Girish Shambu‘s posted notes on two films by Grémillon that he saw in Bologna. Le ciel est à vous is an “‘aviatrix film’ with a rich set of characters and an utterly convincing ‘realism’ of human interactions. It’s a work brimming with grace notes and casually suspended sub-plots.” The other is Maldone (1927), “a thrillingly inventive film, deeply marked by its French impressionist moment, that puts an arsenal of effects to work: startling compositions and changes in shot scale, free cutting, expressive camera movement (including hand-held), unexpected super-impositions, and so on. Grémillon achieves a musical dynamism by modulating between passages of contrasting rhythm.”

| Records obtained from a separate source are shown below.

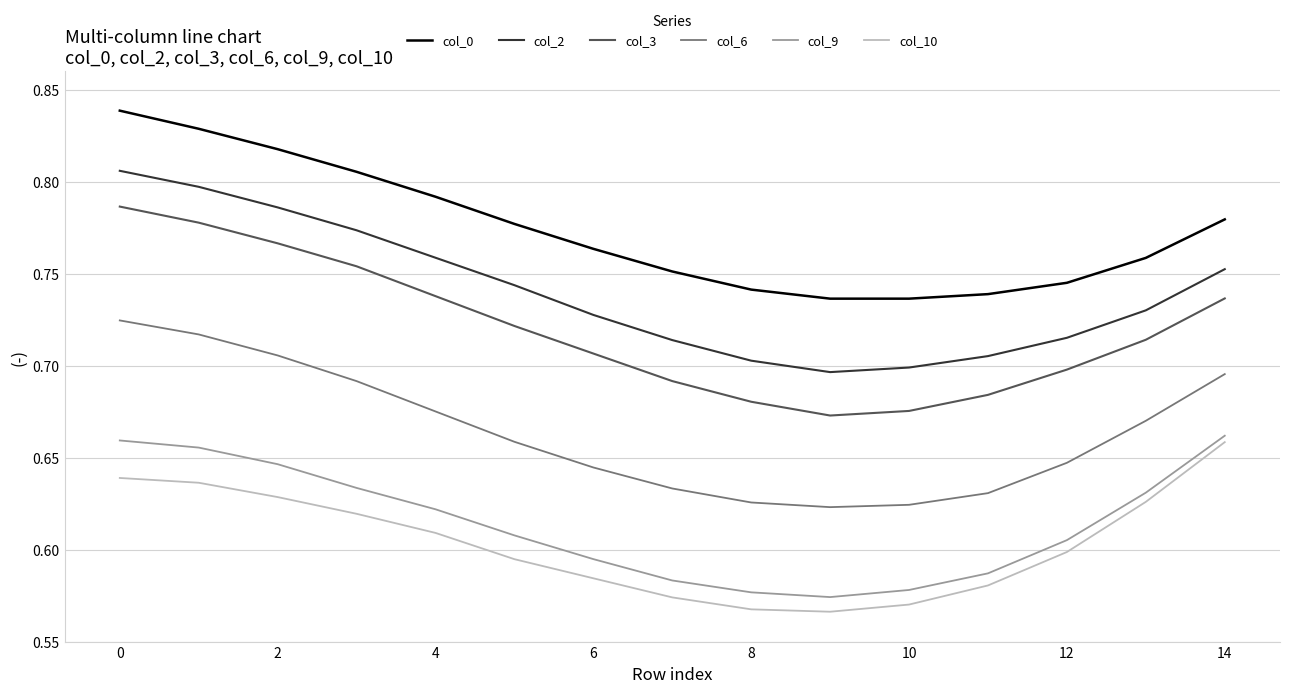

True or false: col_0 and col_10 cross at least once.

False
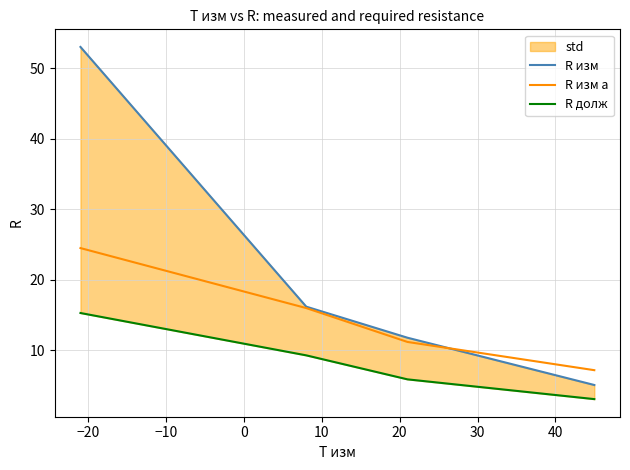

True or false: R изм а has more than 2 interior local peaks.

False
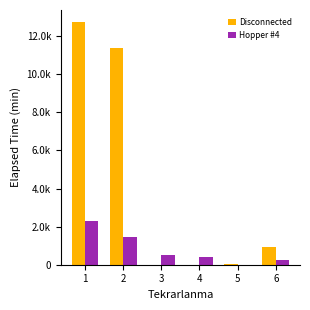

Reading left to right, list all the values displayed in this chart.

Disconnected: 1=12741	2=11390	3=0	4=0	5=35	6=955
Hopper #4: 1=2320	2=1470	3=535	4=380	5=0	6=245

Kristin Thompson caught Maldone, Gardiens des phare (1929), L’étrange Monsieur Victor (1938), Remorques, “and Pattes blanches (literally, ‘White putties,’ 1948). I enjoyed them all, and yet there was no sense of discovering an overlooked genius. Best of the sound features for me was Pattes blanches, which tempered Grémillon’s taste for melodrama with a hint of surrealism. The obsessive young wastrel Maurice (played by a very young Michel Bouquet), the gamine hunchback maid who falls in love with the reclusive and menacing local nobleman, and the nobleman himself, invariably bizarrely clad in his white puttees, help give the film a fascination that the others, for me at least, lack.”

Back to Ehsan Khoshbakht, where, at his own blog, he considers “two sequences of Gueule d’amour [1937], known in English as The Lady Killer. This story of a tragic love (a central theme for many poetic realist films of the 1930s) articulates Grémillon’s visual thinking, his style and his very peculiar way of representing the reality on screen.”